- Treść polecenia: Oceń, czy poniższe zdania zgadzają się z tekstem o Pomorskiej Kolei Metropolitalnej, i przy każdym odpowiedz „tak” lub „nie”, przytaczając rozstrzygające słowa tekstu. 1. Przewoźnicy mogli składać wnioski o przydzielenie tras od 19 do 23 stycznia. 2. Obecny rozkład jazdy obowiązuje do 14 czerwca. 3. Według władz woj. pomorskiego linia PKM ma zostać otwarta 1 września.

- Tekst do czytania:
* * *

Nie ma gwarancji, by w pierwszym okresie funkcjonowania, pociągi kursujące po liniach wpisujących się w projekt Pomorskiej Kolei Metropolitalnej jeździły w cyklicznym rozkładzie jazdy. Stan faktyczny jest taki, że po raz kolejny uprawnionym staje się wniosek, iż nad PKM zbierają się ciemne chmury.
Skąd bierze się wniosek, iż szanse na cykliczność na liniach PKM są nikłe? Ano stąd, że zgodnie z regulaminem PKP PLK dotyczącym zasad i harmonogramu przydzielania tras na rozkład 2014/15, to w mijającym właśnie tygodniu, w okresie od 19 do 23 stycznia, przewoźnicy mieli czas na składanie wniosków o przydzielenie tras w ramach tzw. korekty rocznego rozkładu jazdy (RRJ), na okres od 14 czerwca do końca obowiązywania obecnego rozkładu, czyli do 12 grudnia. Przypomnijmy, że zgodnie z deklaracjami władz woj. pomorskiego, linia PKM (Wrzeszcz – Rębiechowo) ma zostać otwarta 1 września br.

* * *

- Dostępne dane:
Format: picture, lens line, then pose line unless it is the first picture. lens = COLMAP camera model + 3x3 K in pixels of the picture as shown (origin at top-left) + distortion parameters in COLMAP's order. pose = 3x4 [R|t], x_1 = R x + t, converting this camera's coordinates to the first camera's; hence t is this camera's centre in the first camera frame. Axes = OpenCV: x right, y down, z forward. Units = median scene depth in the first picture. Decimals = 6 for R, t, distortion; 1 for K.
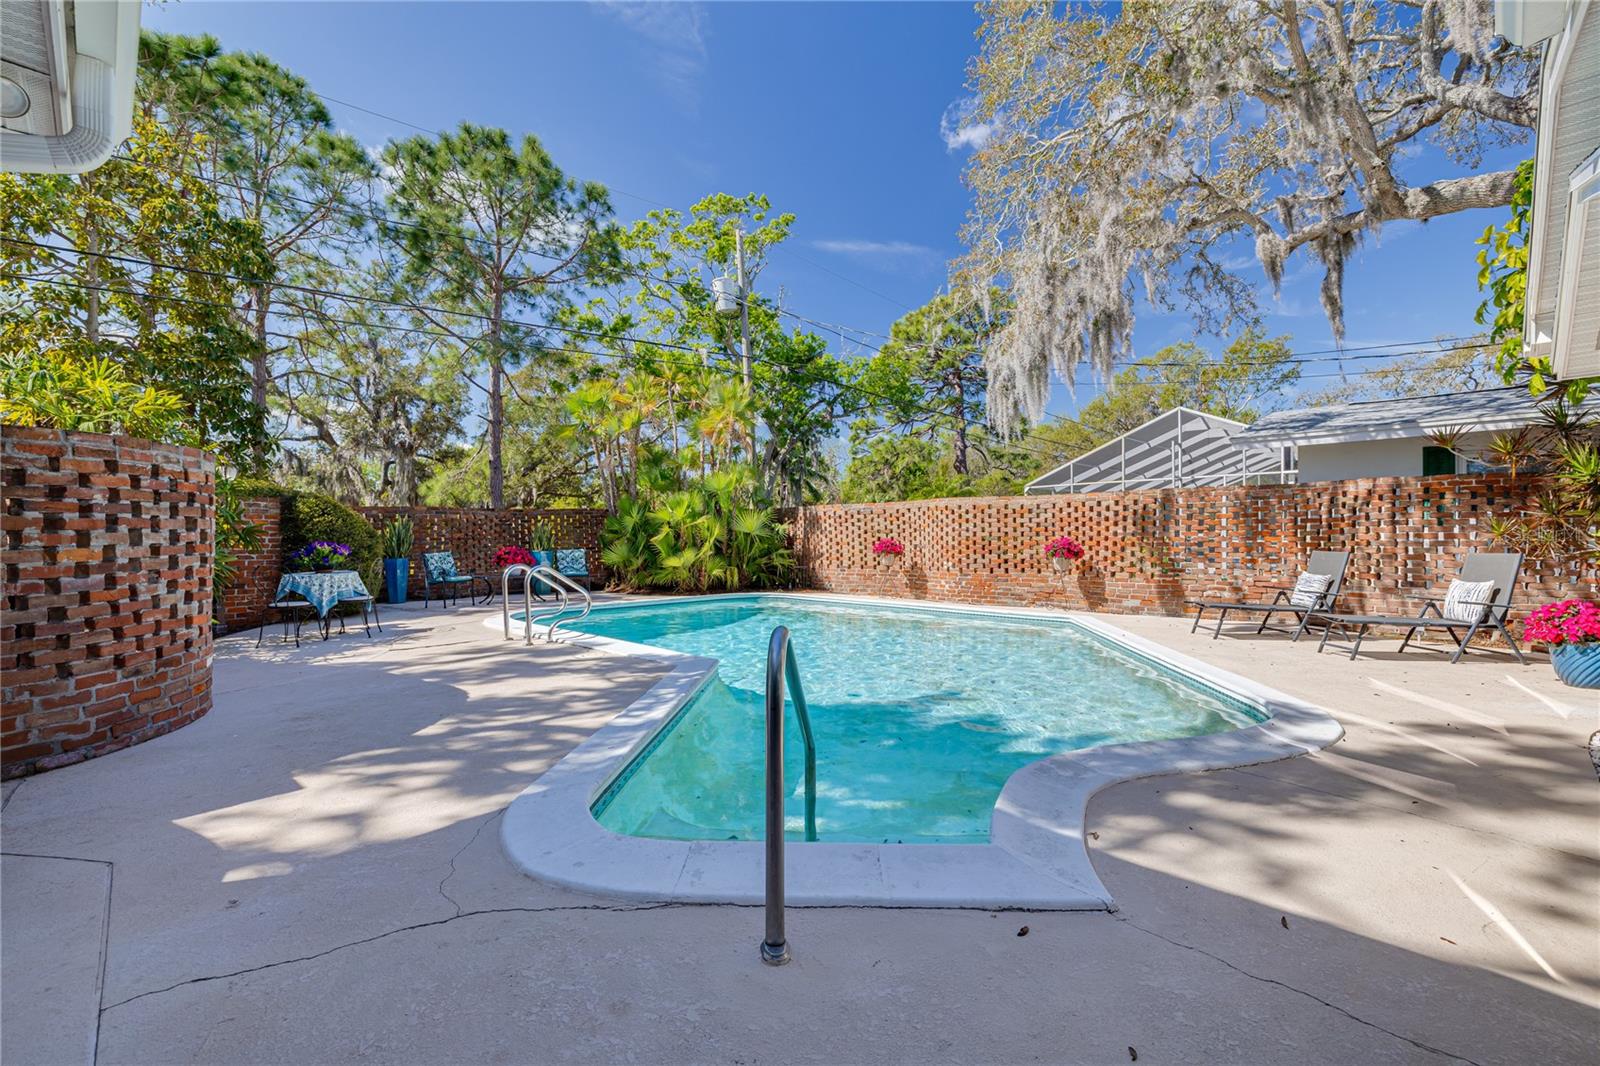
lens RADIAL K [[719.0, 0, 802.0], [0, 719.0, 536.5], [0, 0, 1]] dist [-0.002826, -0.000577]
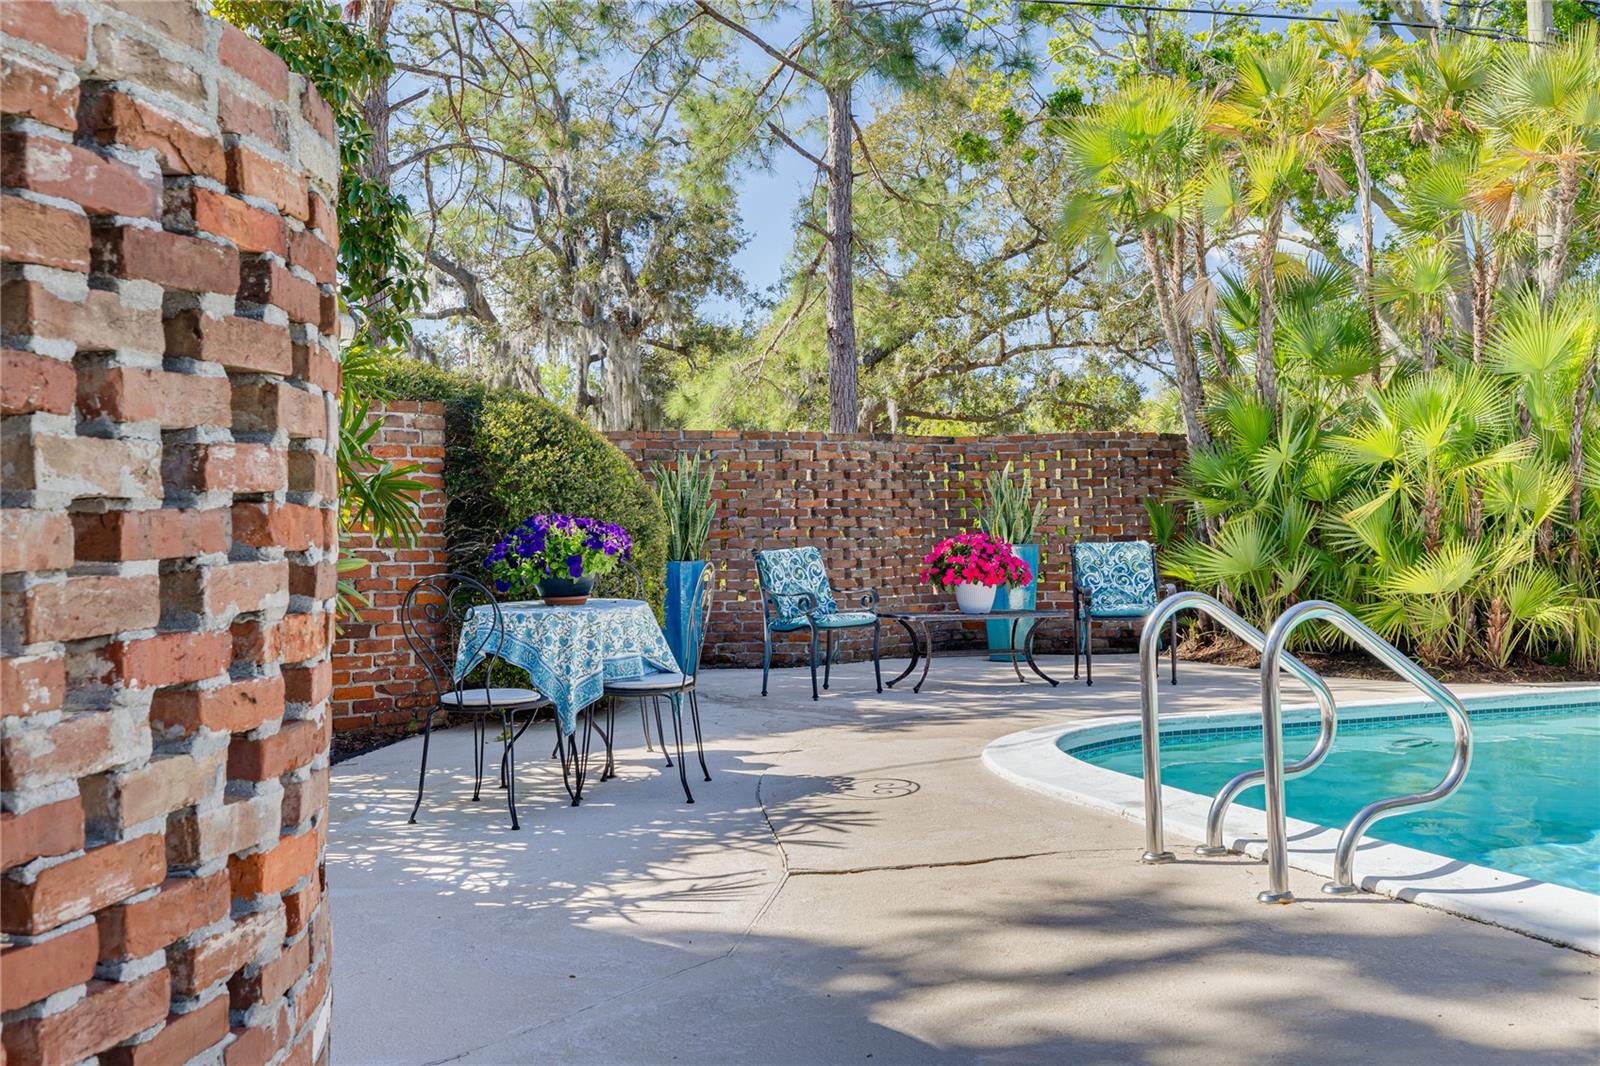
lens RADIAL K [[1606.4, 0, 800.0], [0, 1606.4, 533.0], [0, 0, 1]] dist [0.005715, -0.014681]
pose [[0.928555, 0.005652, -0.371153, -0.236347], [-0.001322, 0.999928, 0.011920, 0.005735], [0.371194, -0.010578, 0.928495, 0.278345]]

* * *

- Odpowiedź do ćwiczenia:
1. Tak: „w okresie od 19 do 23 stycznia, przewoźnicy mieli czas na składanie wniosków o przydzielenie tras”.
2. Nie: „do końca obowiązywania obecnego rozkładu, czyli do 12 grudnia”.
3. Tak: „linia PKM (Wrzeszcz – Rębiechowo) ma zostać otwarta 1 września br.”.